[PROVIDED PASSAGE]

8 start-ups transforming the construction industry

23 Jan 2020

Image: © goodluz/Stock.adobe.com

This week, we take a look at some of the start-ups aiming to transform the construction industry, from health and safety tools to autonomous machines.

As we enter a new decade, there are few industries that aren’t undergoing significant digital transformation.

Here, we take a look at some of the tech solutions and innovations that are set to change the construction industry over the next few years, from ambitious autonomous robot builders to everyday SaaS solutions that are making life on construction sites a little bit easier.


Fieldwire is a San Francisco-based start-up that has developed a field management solution for construction workers. The company has raised $40.4m since it was founded in 2013, with investment from Menlo Ventures, Brick & Mortar Ventures and Formation 8.

The start-up aims to digitise construction, bridging the gap between the office and the job site. With Fieldwire, each worker involved on a construction project can track and coordinate work from any device, ensuring that quality, safety and scheduling protocols are followed.

The company’s CEO, Yves Frinault, is aiming to solve two distinct challenges: finding technology that actually gets adopted in the field, and forming long-term partnerships with companies while delivering enterprise-level software.


LiveCosts, formerly PaidAde, was set up to address a gap in the construction software market. The Irish start-up’s founders, Kenneth Lambe and Ciaran and Niall Brennan, impressed the judges during the 2018 NDRC at ArcLabs Investor Showcase, taking home €30,000 in follow-on investment for their efforts.

[/PROVIDED PASSAGE]
[COLLECTED DATA]

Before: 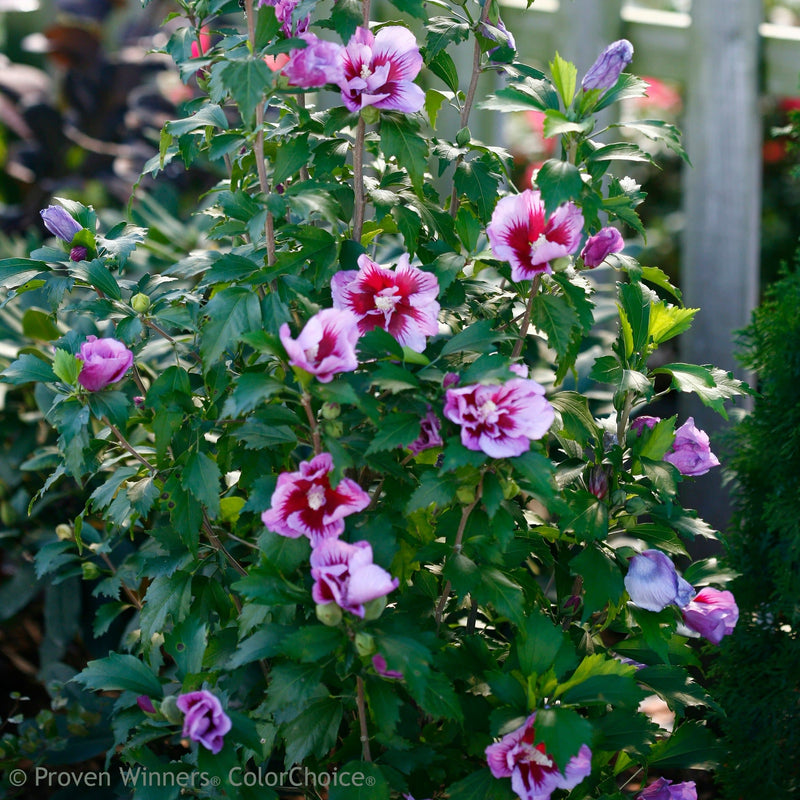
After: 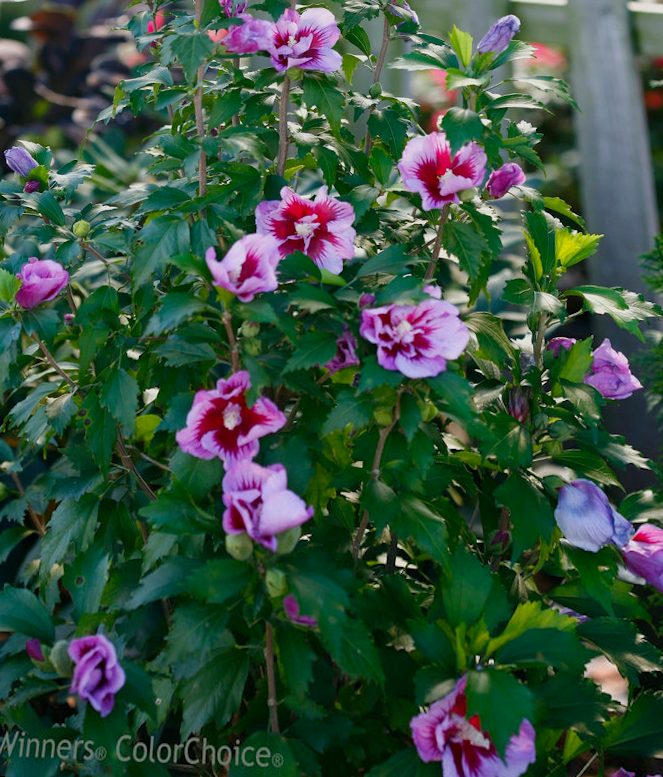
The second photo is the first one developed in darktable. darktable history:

[/COLLECTED DATA]

* **WHAT TO WORK ON**
a – List the investment firms that the article on construction start-ups names as backers of Fieldwire.
b – Resume the article on construction start-ups from the point where it stops.

* **ANSWERS FOR EACH ITEM**
a – Menlo Ventures, Brick & Mortar Ventures and Formation 8.

b –
The company has created a platform that enables construction teams to track their project costs. From incoming invoices to employee hour tracking, its scanning software aims to help teams on construction sites to automate these processes.

LiveCosts offers a projects dashboard to let project managers keep an eye on budget notifications and live phase reports, connecting the office and field. The platform also offers supplier tracking and a pricing catalogue, which provides price comparison between suppliers. For workers on the field, there’s a site app for time tracking, ordering materials, logging deliveries and assigning costs to projects.


EquipmentShare has been described as the “Airbnb of construction” for its equipment rental service. Based in Missouri, the start-up helps contractors rent out underutilised equipment or safety-tested equipment they need from other contractors.

EquipmentShare offers a tracking technology to help equipment owners keep an eye on their fleet, giving them access to complete and accurate data. It offers contractors access to everything from aerial lifts, material handling and earth-moving vehicles to agricultural equipment and small power tools.

Founded in 2014 by Brad Siegler, Jabbok Schlacks, Jeff Lowe, Matthew McDonald and Willy Schlacks, EquipmentShare has raised $58.7m, according to Crunchbase, from investors including Y Combinator, Insight Partners, Romulus Capital, Trifecta Capital and Sound Ventures.

Site Passport

Dublin-based Site Passport is a start-up that offers procurement and compliance SaaS tools for the construction industry.

Founded in 2017 by Rob Fox, the start-up helps companies access, evaluate, monitor and analyse their supply chain by providing smart, integrated and automated solutions with the aim of increasing competitiveness, enhancing reputation and reducing risk.

With an office in Dún Laoghaire, the company now employs seven team members who have local domain knowledge within technology and construction. In 2019, the start-up was recognised as a high-potential start-up by Enterprise Ireland, and it is currently planning international expansion.

Machine Eye

Based in Newry, Machine Eye is a start-up that has created a smart device for use on tractors, plant and heavy machinery, which aims to prevent accidents involving machinery for operators, bystanders and everybody on the farm.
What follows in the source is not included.